# Insulated and not insulated metal HO wheels



## trenecitos (Sep 7, 2013)

For what type of rails are the NOT INSULATED Metal wheels or what are used for?
I just bought a package and it seems these are not insolated and they make sparks
as son as they make contact with the rails....
so I guess I need some insulated wheels, but I will like to know then what these not insulated are used for? Thanks.


----------



## ssgt (Jan 8, 2013)

*non insulated wheels*

Non insulated wheels are standard for 3 rail train sets( most o guage ie.lionel in the u.s,Marklin and some other european sets) Is the car you have marklin ?If so,You'll have to change the wheels or trucks to run it on American H.O.which is DC.Lionel and Marklin are both AC.


----------



## Southern (Nov 17, 2008)

I learn something every time I log on to this Forum.


----------



## DonR (Oct 18, 2012)

Most HO metal wheels have one wheel insulated. You have
to look closely at some to see the insulator.

So, unless that insulation is compromised, they shouldn't
ordinarily short or throw large sparks.

However, some cars may have METAL trucks. If metal
wheels are used in these, all insulated wheels must be
on the same side of BOTH trucks else there would be
a short.

Also, if there are wipers on the wheels for one side
of the circuit and the metal trucks and car are the other
side as in some tenders, there could be a potential
short.

Don


----------



## waltr (Aug 15, 2011)

Non-insulated wheels are also used with trollies that use an over head wire for power. In this case both rails carry power of the same polarity.


----------
========================================
Work to complete:
1 – Translate this sentence from the thread on insulated HO wheels into Spanish: "Most HO metal wheels have one wheel insulated."
2 – From the thread on insulated HO wheels, reproduce word for word the passage from "I just bought" up to and including "(Jan 8, 2013)".
3 – In the thread on insulated HO wheels, what do the trolleys that run on non-insulated wheels use for power?

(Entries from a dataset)
========================================
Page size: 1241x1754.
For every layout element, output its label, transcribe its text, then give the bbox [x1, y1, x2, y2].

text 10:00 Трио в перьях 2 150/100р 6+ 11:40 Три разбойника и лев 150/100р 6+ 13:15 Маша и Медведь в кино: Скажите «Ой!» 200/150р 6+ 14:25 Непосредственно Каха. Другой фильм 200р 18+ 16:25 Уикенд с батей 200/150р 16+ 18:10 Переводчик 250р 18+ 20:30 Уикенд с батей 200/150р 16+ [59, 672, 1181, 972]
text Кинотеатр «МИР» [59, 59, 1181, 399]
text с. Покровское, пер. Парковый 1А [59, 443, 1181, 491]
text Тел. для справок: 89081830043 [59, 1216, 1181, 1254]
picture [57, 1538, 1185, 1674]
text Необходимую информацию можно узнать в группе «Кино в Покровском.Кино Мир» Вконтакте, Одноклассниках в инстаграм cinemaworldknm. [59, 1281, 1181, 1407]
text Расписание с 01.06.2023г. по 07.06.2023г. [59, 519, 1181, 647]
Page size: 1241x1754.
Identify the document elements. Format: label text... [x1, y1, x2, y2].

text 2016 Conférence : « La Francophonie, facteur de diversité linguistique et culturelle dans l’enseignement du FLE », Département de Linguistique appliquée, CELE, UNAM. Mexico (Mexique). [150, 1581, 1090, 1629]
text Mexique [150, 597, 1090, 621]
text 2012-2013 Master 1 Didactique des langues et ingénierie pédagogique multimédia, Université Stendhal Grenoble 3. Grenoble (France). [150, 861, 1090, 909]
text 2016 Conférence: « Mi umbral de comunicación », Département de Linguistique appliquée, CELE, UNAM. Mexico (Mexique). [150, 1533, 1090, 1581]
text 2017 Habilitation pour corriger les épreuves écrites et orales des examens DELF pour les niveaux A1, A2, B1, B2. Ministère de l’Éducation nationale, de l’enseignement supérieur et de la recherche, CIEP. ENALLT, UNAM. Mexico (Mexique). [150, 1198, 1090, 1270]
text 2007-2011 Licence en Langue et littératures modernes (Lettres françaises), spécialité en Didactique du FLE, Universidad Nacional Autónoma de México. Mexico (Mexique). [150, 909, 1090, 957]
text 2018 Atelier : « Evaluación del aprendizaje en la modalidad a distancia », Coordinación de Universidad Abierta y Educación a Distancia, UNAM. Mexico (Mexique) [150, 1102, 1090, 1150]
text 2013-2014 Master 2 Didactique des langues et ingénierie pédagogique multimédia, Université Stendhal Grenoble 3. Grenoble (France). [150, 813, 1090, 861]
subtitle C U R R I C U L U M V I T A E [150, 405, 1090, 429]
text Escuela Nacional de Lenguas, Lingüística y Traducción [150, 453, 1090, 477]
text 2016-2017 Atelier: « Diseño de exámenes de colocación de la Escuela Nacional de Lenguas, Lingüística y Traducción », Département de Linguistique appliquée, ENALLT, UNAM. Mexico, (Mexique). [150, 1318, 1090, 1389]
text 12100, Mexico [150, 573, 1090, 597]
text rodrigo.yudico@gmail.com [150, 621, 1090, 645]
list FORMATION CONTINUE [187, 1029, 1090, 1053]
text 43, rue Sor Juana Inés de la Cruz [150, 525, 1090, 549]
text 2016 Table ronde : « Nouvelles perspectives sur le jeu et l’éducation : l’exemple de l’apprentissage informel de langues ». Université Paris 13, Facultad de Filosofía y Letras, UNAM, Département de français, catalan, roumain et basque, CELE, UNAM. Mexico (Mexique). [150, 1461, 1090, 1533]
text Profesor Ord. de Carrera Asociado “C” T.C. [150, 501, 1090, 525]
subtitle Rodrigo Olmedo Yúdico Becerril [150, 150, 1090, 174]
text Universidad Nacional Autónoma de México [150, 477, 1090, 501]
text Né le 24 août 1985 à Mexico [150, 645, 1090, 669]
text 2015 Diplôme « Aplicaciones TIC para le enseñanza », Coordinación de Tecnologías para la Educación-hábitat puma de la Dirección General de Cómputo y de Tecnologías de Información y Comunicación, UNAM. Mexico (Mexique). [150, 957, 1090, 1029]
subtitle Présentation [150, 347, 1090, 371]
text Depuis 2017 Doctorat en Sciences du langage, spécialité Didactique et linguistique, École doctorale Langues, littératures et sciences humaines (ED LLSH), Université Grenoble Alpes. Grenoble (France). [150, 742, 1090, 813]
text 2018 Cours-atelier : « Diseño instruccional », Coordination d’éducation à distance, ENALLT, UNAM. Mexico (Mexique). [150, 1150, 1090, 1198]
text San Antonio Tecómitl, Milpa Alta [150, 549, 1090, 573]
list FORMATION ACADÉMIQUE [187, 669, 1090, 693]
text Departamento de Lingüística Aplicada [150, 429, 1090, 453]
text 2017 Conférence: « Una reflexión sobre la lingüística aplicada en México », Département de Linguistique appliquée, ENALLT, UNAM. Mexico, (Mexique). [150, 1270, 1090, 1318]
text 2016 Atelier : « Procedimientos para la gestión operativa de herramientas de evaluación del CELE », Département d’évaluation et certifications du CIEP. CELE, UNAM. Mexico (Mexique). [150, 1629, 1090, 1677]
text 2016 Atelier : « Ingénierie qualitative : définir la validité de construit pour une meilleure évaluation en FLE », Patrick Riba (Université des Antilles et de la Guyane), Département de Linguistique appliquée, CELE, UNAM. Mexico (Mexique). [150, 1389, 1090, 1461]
========================================
The answers:
1 – La mayoría de las ruedas metálicas HO tienen una rueda aislada.

2 –
I just bought a package and it seems these are not insolated and they make sparks
as son as they make contact with the rails....
so I guess I need some insulated wheels, but I will like to know then what these not insulated are used for? Thanks.


----------



## ssgt (Jan 8, 2013)

3 – They use an overhead wire.